Launched in 1995 by the United States Department of Health & Human Services, National HIV Testing Day was created to encourage people to get tested for HIV, to be familiar with their status and, if necessary, to link them to treatment.
So, what is HIV, or human immunodeficiency virus? It’s a virus spread through certain body fluids—including blood, semen and breast milk—that attacks the body’s immune system, specifically the CD4 cells, known as T cells. Over time, HIV can destroy so many of these cells that the body can’t fight off infections and diseases. Once these opportunistic illnesses develop, the person is considered to have AIDS, or Acquired Immune Deficiency Syndrome.
This year’s theme for National HIV Testing Day is “Doing It My Way, Testing for HIV.” The CDC recommends that everyone between the ages of 13 and 64 should be tested for HIV at least once as part of routine health care.
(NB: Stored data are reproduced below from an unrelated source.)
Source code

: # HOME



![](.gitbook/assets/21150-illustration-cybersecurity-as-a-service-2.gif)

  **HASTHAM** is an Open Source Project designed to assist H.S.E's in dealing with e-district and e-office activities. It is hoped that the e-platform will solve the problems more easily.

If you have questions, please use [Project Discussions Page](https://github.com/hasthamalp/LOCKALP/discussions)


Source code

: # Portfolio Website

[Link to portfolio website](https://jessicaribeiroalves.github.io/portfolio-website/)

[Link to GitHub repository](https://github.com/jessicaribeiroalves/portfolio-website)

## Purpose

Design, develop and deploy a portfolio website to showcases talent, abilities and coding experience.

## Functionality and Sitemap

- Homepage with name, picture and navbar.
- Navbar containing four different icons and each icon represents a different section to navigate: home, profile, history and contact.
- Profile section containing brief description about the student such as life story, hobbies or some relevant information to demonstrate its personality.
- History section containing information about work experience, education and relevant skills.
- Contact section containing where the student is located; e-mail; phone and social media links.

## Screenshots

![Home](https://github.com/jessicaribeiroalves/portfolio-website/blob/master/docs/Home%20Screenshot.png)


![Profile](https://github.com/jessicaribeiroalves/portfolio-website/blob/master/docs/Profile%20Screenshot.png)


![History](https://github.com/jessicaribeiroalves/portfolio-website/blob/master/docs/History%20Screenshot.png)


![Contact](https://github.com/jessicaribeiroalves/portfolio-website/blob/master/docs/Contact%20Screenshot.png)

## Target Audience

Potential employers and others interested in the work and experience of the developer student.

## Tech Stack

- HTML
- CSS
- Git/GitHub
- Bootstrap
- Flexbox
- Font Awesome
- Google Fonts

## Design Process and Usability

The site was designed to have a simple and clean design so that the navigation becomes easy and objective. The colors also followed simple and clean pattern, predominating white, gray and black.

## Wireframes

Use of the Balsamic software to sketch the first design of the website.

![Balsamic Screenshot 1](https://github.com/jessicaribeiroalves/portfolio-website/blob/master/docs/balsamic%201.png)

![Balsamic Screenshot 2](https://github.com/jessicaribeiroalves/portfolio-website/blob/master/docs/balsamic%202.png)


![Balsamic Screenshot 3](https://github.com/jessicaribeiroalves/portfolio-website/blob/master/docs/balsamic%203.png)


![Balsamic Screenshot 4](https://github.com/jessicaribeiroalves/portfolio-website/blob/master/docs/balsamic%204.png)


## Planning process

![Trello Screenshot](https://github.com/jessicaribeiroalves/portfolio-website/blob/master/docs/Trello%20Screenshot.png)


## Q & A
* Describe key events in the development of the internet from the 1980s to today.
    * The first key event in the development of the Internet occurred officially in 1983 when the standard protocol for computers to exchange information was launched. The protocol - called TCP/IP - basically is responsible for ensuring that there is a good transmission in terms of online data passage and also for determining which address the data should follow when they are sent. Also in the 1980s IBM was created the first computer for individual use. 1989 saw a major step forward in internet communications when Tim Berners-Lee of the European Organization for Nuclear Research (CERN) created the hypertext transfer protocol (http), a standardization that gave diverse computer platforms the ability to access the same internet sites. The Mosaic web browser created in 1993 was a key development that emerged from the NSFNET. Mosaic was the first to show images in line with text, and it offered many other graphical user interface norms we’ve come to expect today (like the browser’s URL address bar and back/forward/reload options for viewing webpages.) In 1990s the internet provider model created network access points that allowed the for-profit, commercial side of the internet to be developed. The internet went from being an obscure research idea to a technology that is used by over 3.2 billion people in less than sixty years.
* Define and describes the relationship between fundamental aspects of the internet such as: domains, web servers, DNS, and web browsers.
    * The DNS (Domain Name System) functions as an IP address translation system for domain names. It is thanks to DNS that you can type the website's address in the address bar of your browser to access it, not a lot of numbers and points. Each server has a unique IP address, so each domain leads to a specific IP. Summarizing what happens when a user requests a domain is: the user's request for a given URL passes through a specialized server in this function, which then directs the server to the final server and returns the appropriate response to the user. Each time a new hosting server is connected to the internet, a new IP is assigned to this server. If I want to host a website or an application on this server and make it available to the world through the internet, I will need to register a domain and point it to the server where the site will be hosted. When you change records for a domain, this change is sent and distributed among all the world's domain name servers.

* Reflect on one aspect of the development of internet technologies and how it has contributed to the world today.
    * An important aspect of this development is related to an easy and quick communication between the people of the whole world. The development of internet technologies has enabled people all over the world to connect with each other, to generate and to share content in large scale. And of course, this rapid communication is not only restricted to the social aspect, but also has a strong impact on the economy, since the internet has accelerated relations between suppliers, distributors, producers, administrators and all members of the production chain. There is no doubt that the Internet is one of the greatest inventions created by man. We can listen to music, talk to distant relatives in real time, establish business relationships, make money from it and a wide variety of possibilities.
One in seven people with HIV do not know that they have it.
Those with certain risk factors should get tested more often. For example, people with more than one sex partner, people with other STDs, gay and bisexual men and people who inject drugs are at high risk and should get tested at least once a year.
Like the “Sex and the City” writers, the creators of National HIV Testing Day know it can be a stressful process. That’s why “Doing It My Way” encourages people to be consistent and up front with HIV testing to show that it’s a normal part of life. The CDC has created an online toolkit that people can adapt and use for posts, with suggested messages such as telling your friends why getting tested for HIV is important to you. You can also take a pledge promising you will get tested in 2018.
MCHD’s Clinical Services makes getting tested very easy. Testing for HIV and for all STDs is free. Treatment for STDs such as chlamydia and gonorrhea are free as well. People who get a positive HIV result are referred for treatment. You can make an appointment by calling 304-598-5119.
And HIV test results are usually back in two days, which cuts down on the anxiety by not having to wait so long.
Knowing that you are HIV-free, like Samantha Jones, will take a load off of your mind and will encourage you to be safe in the future. If you get a different result, then you can begin getting the treatment that will help keep you well.
So, make the pledge today, the one that will help you live a healthier life.